As the weeks have mysteriously rolled by since we started working from home let me ask you, “How are you doing”’ Be honest, be vulnerable, and lay it all out there.
Does anyone else feel guilty, grateful, or quietly lucky that there are parts of this thing that you like? Like a guilty pleasure. We shouldn’t be enjoying any of this should we?
Here’s the deal. Working in education is like being on a runaway stagecoach! Or for a more modern analogy it is the scene from Return of the Jedi where Han Solo is flying our heroes through an asteroid field!
Dodging and weaving every and anything that comes at you at warp speed. “Sir, the possibility of successfully navigating an asteroid field is approximately 3,720 to 1!”
When I use to be “at” school and chat with my husband, Jay, by phone on the commute home we’d compare our days. Some days the asteroid field was the only way I could accurately describe how I felt and the zillion things I did that day that all seemed equally critical.
Am I the only one who does NOT miss the rat race? Granted I miss my kiddos and colleagues a lot! But, I could get use to the “soft” opening every day.
Start each morning with coffee, meditation, exercise, and an actual breakfast. Make the bed, take the dog out, and still have time to set up my second cup of Joe next to my school laptop for our 8:30am ZOOM staff meeting. Is it bad that I LOVE this part of the work day? It seems so, I don’t know humane and sane?
How many of you are still eating lunch in 15 minutes in front of your emails? NOT me. I am making a healthy lunch, sitting down to catch up on the news or watch something relaxing on TV, Oh, yeah and lunch can stretch from 15-30 minutes! Is it a bad thing, to digest?

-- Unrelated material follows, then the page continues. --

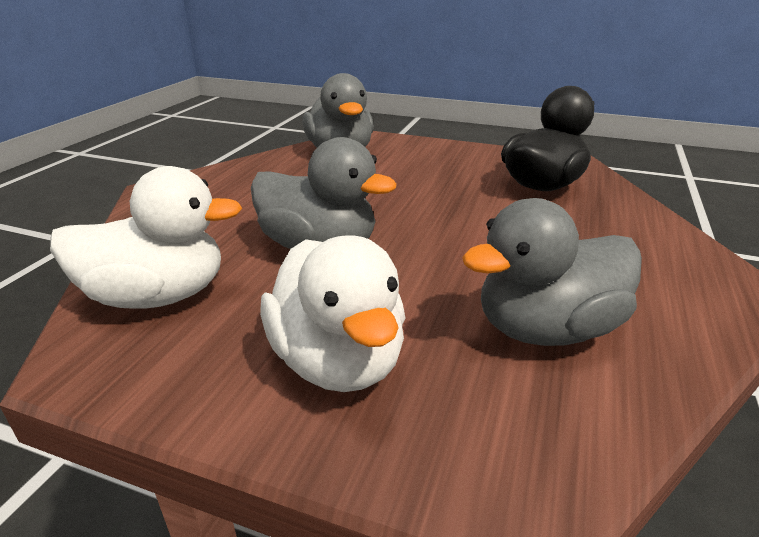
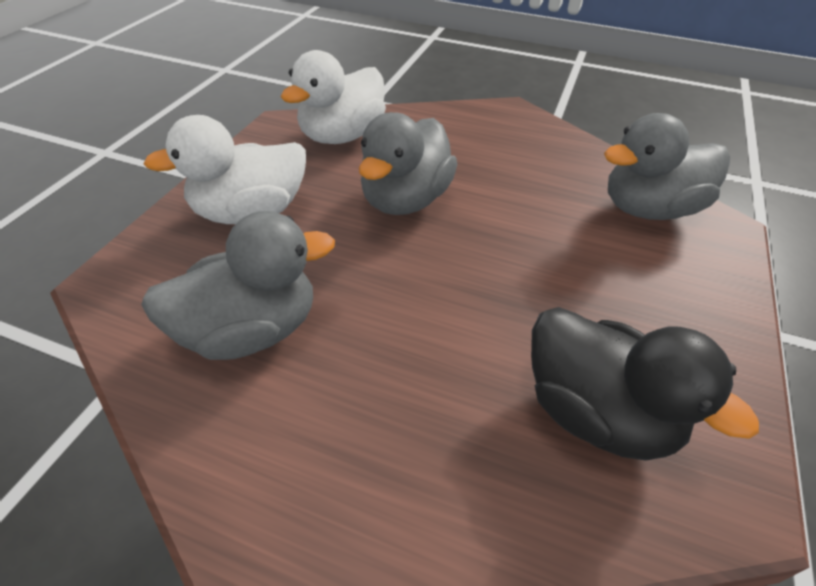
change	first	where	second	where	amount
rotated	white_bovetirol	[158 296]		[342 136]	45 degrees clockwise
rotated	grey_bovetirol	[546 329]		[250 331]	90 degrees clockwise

There is also something meaningful about putting your family first. Making sure I am caught up with school work by the time Jay comes home so we can focus on each other. These days mental and physical health for ourselves and our families SHOULD be number 1.
We are learning how fragile life is. We are being forced to put our priories in order. If we don’t the consequence could be life itself.
I don’t say this out of panic but out of a profound sense of gratitude. If we take the time to try new ways of shaping how we teach, connect with family, and take care of ourselves we can take advantage of this astounding situation.
Distance learning is hopefully not permanent. Trust me sports, music, drama, and art classes are just a few programs that don’t work this way.
And the kids need each other desperately. Humans are social creatures. Isolation was used to torture people back in the day. Connecting is more important than ever.
How can we combine the wisdom we are gaining with traditional education?
Will society demand schools offer: agriculture, home economics, auto shop, personal finance, wood shop, and all those life skills classes that would have helped our kids be more prepared for today?
My mom is a great cook, seamstress, and former 1st grade teacher. Dad was always building fences, gates, barns, and tending to the farm animals as a retired college professor. Fortunately, my parents insisted my brother and I participate in many of these endeavors But, these life skills were reinforced at school so we could survive and thrive as adults.
What a wonderful partnership between families and schools.
We are gardening, raising chickens, baking homemade bread, canning, drying, and sewing. Some of us are learning how to repair our own appliances, cut hair, and changing the oil in our cars. These are some of the lovely humanistic activities we have re-engaged with for our own enjoyment, safety and survival.
Personally, I want to keep doing these satisfying activities. It unites families, builds confidence, and reminds us of our duty to not become complacent.
I don’t want to go back to “normal.” I want to go back better than before. Smarter, kinder, more grateful for everyday people and things.
Let’s remember what was “good” or enlightening as we move into our future.
Let’s do it for all the people who have died, their grieving families, medical professionals, and front line essential workers. And if that isn’t enough of a reason we owe it to our kids and the next generation.